Camp de Souge 16.1.47
Ma Chère petite Yvette
Et ce soir c’est aux sons vibrants d’une clarinette que mes pensées s’envolent vers toi; ce petit brin de musique qui vient chatouiller l’oreille apporte dans la baraque une douce atmosphère souriante et dans le coeur de chacun des instants de joie qui viendront essuyer pour tous ceux à qui le temps parait long, une buée de nostalgie.
Aujourd’hui c’est sûrement pour moi une bonne journée, en plus de tous les instants qui m’ont été favorables une gentille lettre de ma petite Yvette est venue m’offrir la douce pensée de « mon amour »;
Si pour moi les jours de succèdent ainsi, j’aurais tort de me plaindre; après midi nous étions désignés pour la décoration intérieure de notre chambre et comme nous étions trop nombreux, notre chef de pièce m’avait chargé d’aller ramasser de la bruyère pour faire un balai en dehors du camps; ce qui fait que toute l’après midi j’ai folâtré dans les pins. Quand j’ai eu suffisamment de bruyère, j’ai pu m’asseoir sur le tapis de mousse et dans la tiédeur de l’après midi imprégnée du suave parfum des landes, je laissais voguer mon esprit vers tous ceux qui m’étaient chers, évoquant ainsi d’inoubliables souvenirs.
Oh! chère Petite Yvette, j’avais ta lettre et tout spécialement je songeais à ce dimanche 15 octobre et surtout au 14…. Nous avions passé certes une bonne après midi et ta compagnie m’était des plus agréables. Le soir nous avions veillé ensemble mais lorsque seul dans la chambre de la chapelle je réunissais tous les instants de cette journée et je ne sais pourquoi mes yeux malgré moi se mouillaient. Oh ! Yvette chérie, si hélas trop apparemment j’avais montré mes sentiments à ton égard, un doute immense persistait en moi et se transformait en certitude : j’avais été fous de penser à ton amour. Je ne serais toujours pour toi qu’un ami indifférent car dans ton coeur j’ n’avais pas de place et je ne pourrais y accéder Là sur le mur, le grand Christ semblait prendre part à ma peine et je priais longtemps « que votre volonté soit faite ». Le lendemain matin j’allais en me levant à la chapelle et là je promettais : si d’ici tes vingt ans je n’avais une attitude décisive, de renoncer pour toujours à ton amour. Puis j’écrivais ces quelques lignes ou parè avoir traduit mes sentiments pour toi petite étoile de mon coeur, je laissais apparaitre le doute de ton amour.

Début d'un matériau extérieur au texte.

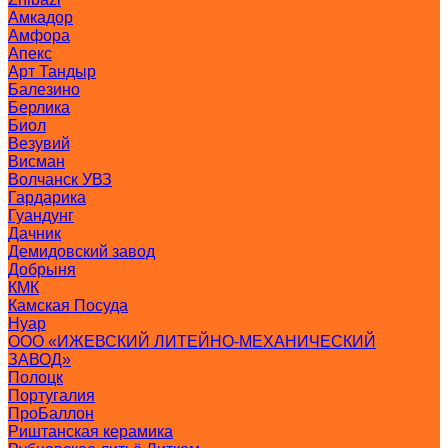
Амкадор
Амфора
Апекс
Арт Тандыр
Балезино
Берлика
Биол
Везувий
Висман
Волчанск УВЗ
Гардарика
Гуандунг
Дачник
Демидовский завод
Добрыня
КМК
Камская Посуда
Нуар
ООО «ИЖЕВСКИЙ ЛИТЕЙНО-МЕХАНИЧЕСКИЙ
ЗАВОД»
Полоцк
Португалия
ПроБаллон
Риштанская керамика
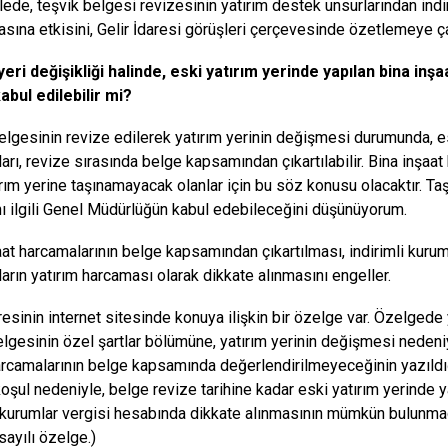
ede, teşvik belgesi revizesinin yatırım destek unsurlarından indir
sına etkisini, Gelir İdaresi görüşleri çerçevesinde özetlemeye ç
yeri değişikliği halinde, eski yatırım yerinde yapılan bina in
abul edilebilir mi?
elgesinin revize edilerek yatırım yerinin değişmesi durumunda, es
arı, revize sırasında belge kapsamından çıkartılabilir. Bina inşaat
ırım yerine taşınamayacak olanlar için bu söz konusu olacaktır. Ta
ı ilgili Genel Müdürlüğün kabul edebileceğini düşünüyorum.
aat harcamalarının belge kapsamından çıkartılması, indirimli kuru
arın yatırım harcaması olarak dikkate alınmasını engeller.
resinin internet sitesinde konuya ilişkin bir özelge var. Özelgede 
elgesinin özel şartlar bölümüne, yatırım yerinin değişmesi nedeniy
arcamalarının belge kapsamında değerlendirilmeyeceğinin yazıldığ
koşul nedeniyle, belge revize tarihine kadar eski yatırım yerinde y
i kurumlar vergisi hesabında dikkate alınmasının mümkün bulunmadığ
ayılı özelge.)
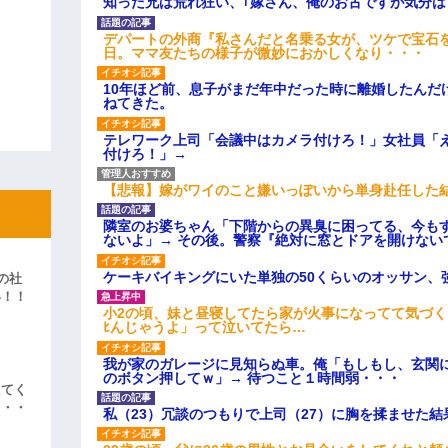
知った兄は荒れ狂い、｢嫁さん、俺のお古ですが気分
デパートの外商『私さんだと名乗る女が、ツケで宝石を
日。ママ友たちの様子が微妙におかしくなり・・・
10年ほど前、息子がまだ年中だった時に離婚したんだ
ねてきた。
テレワーク上司「会議中はカメラ付けろ！」女社員「
付けろ！」→
【悲報】嫁がワイのこと嫌いっぽいから単身赴任した
隣室のお婆ちゃん「下階からの異臭に困ってる、今も
ないよ」→ その後。警察『絶対に窓とドアを開けない
ケーキバイキングにいた単独の50くらいのオッサン、
の社
い！！
小2の頃、妹と昼寝してたら家が火事になってて気づく
」
ﾋんじゃうよ」って泣いてたら…
我が家のガレージに見知らぬ車。俺「もしもし、玄関に
のボタン押してｗ」→ 待つこと１時間弱・・・
えてく
・・・
私（23）冗談のつもりで上司（27）に胸を揉ませた結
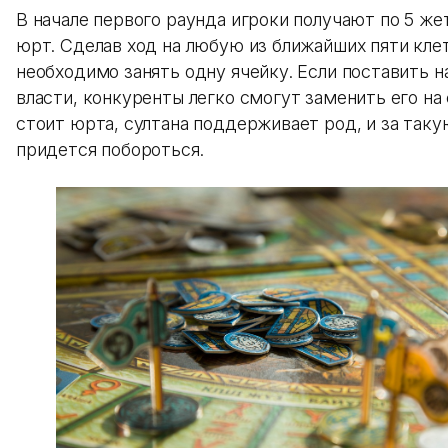
В начале первого раунда игроки получают по 5 же
юрт. Сделав ход на любую из ближайших пяти кле
необходимо занять одну ячейку. Если поставить н
власти, конкуренты легко смогут заменить его на 
стоит юрта, султана поддерживает род, и за таку
придется побороться.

Mais hélas de quel feu s’éteindra la flamme ?
Tant de bonheur aura-t-il un lendemain ?
Que me réservera le dictat de mon âme ?
Qui voilera toujours l’ombre de mon destin ?
Le destin est venue tracer sa route et tu ne pourrais croire avec quelle émotion je lisais : je fonderai un foyer dont si tu veux tu seras le chef et je serai ton alouette…
Oh ! Petite Yvette Chérie, j’avais pensé garder le secret de tous ces instants vécus; mais ce soir je viens te faire participer à mes souvenirs les plus chers car pourquoi les cacher, n’est-ce pas une des preuves les lus évidentes de cette formidable force spirituelle et de l’affection que j’ai pour toi.
J’avais rêvé d’un bel amour que je vivrais avec cette petite âme soeur qui me comprendrait et si un jour qui sera pour moi le plus beau de ma vie, se réalise mon rêve, je serai un infâme et un lâche si j’oublie celui qui aura voulu mon bonheur et qui dans le firmament de nos jours aura réuni nos Etoiles.
Je termine, j’ai une heure de travail à fournir de trois à quatre heures car à tour de rôle nous devons travailler toute la nuit, demain 2eme piquyre
Ton petit Charlou qui t’aime
L’autre nuit, alerte à minuit. Habillés à vitesse. Dix km au pas de cours : ça réveille.